こんな不思議な小説は滅多にないだろう。普通の青春小説のフリをしているし、ジャケットはアニメ朝のイラストだし、軽いタッチのYAタイトルだろうと思っていた。だが、タイトルになっている『私が鳥のときは』を読み終えた時、「えっ!」と思う。こんなところで終わってしまうの?と。いろんな意味で中途半端なところでいきなり幕を閉じる。まるで視聴率低下から突然打ち切りになっていくドラマみたいな感じ。理不尽な、納得し難い結末。300ページ以上ある単行本の100ページ前のところでタイトル作は終わり、抱き合わせのもう一編が始まる。しかもそちらは200ページ以上あるし。バランスがおかしい。

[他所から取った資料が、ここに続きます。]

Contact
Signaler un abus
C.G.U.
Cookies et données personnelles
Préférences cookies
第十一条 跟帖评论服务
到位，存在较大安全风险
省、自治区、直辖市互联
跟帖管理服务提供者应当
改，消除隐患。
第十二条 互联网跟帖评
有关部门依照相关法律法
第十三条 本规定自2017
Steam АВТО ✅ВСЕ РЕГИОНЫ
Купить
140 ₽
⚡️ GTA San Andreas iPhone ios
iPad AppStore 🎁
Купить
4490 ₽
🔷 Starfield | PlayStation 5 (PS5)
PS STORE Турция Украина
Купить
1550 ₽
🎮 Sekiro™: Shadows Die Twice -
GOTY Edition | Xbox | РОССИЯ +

お話は、母が職場の同僚だったバナミさんを引き取って暮らすところから始まる。バナミには夫もいるし息子もいる主婦だが末期癌(たぶん)の患者。
受験生の蒼子(もちろん主人公。中学3年)は納得しない。彼女はバナミの息子から学校で虐められて、不登校になっている。

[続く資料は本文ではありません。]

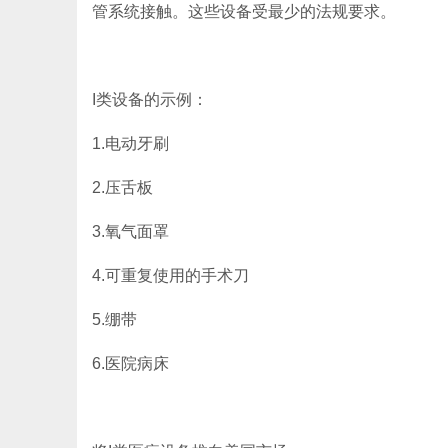
管系统接触。这些设备受最少的法规要求。
I类设备的示例：
1.电动牙刷
2.压舌板
3.氧气面罩
4.可重复使用的手术刀
5.绷带
6.医院病床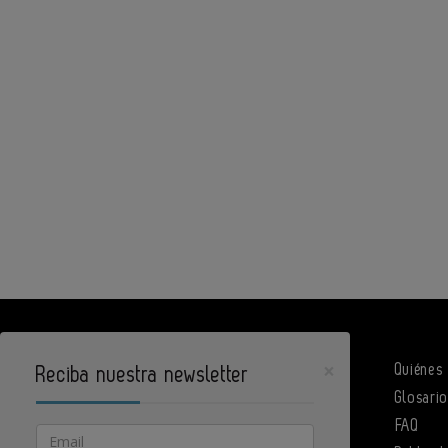
×
Quiénes
Reciba nuestra newsletter
Glosari
DPArquitectura es un portal de Infoedita
FAQ
Email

だがこれはバナミと蒼子の話という訳ではない。ふたりの関係がちゃんとは描かれないまま、いきなり終わる。まぁ、一応決着はつくけど。あのあっけなさに驚く。バナミの悔恨。蒼子の未来。確かにそうだけど、、、
100ページほどのこの中編の後、続いてもう一編(こちらの方が2倍くらいの長さ)『アイムアハッピー・フォーエバー』を読み始めてこれは連作であり、こちらは単独でバナミの話になる。あれで終わりじゃなかったのかと、少しほっとする。でもなんだか収まりが悪い。なかなか話が見えてこない。
『私が鳥のときは』はそれだけで独立した作品で、あれでとりあえず完結している。バナミが亡くなったところまでが描かれていた。だからこちらは後日談、あるいは続編。しかも内容はバナミの中学時代の話である。蒼子の話ではない。(まだ蒼子は生まれていないし)なぜバナミは学校をやめたのかが描かれるのか。と、思って読み始めたが、名前が同じだけどこれは全く別の話。そんなバカな、と思う。
中学1年のバナミがソフトテニス部で先輩から虐められる話。これはまたキツいな、と思ったがそうじゃない。そこから自分たちで新しいテニス部を作る話。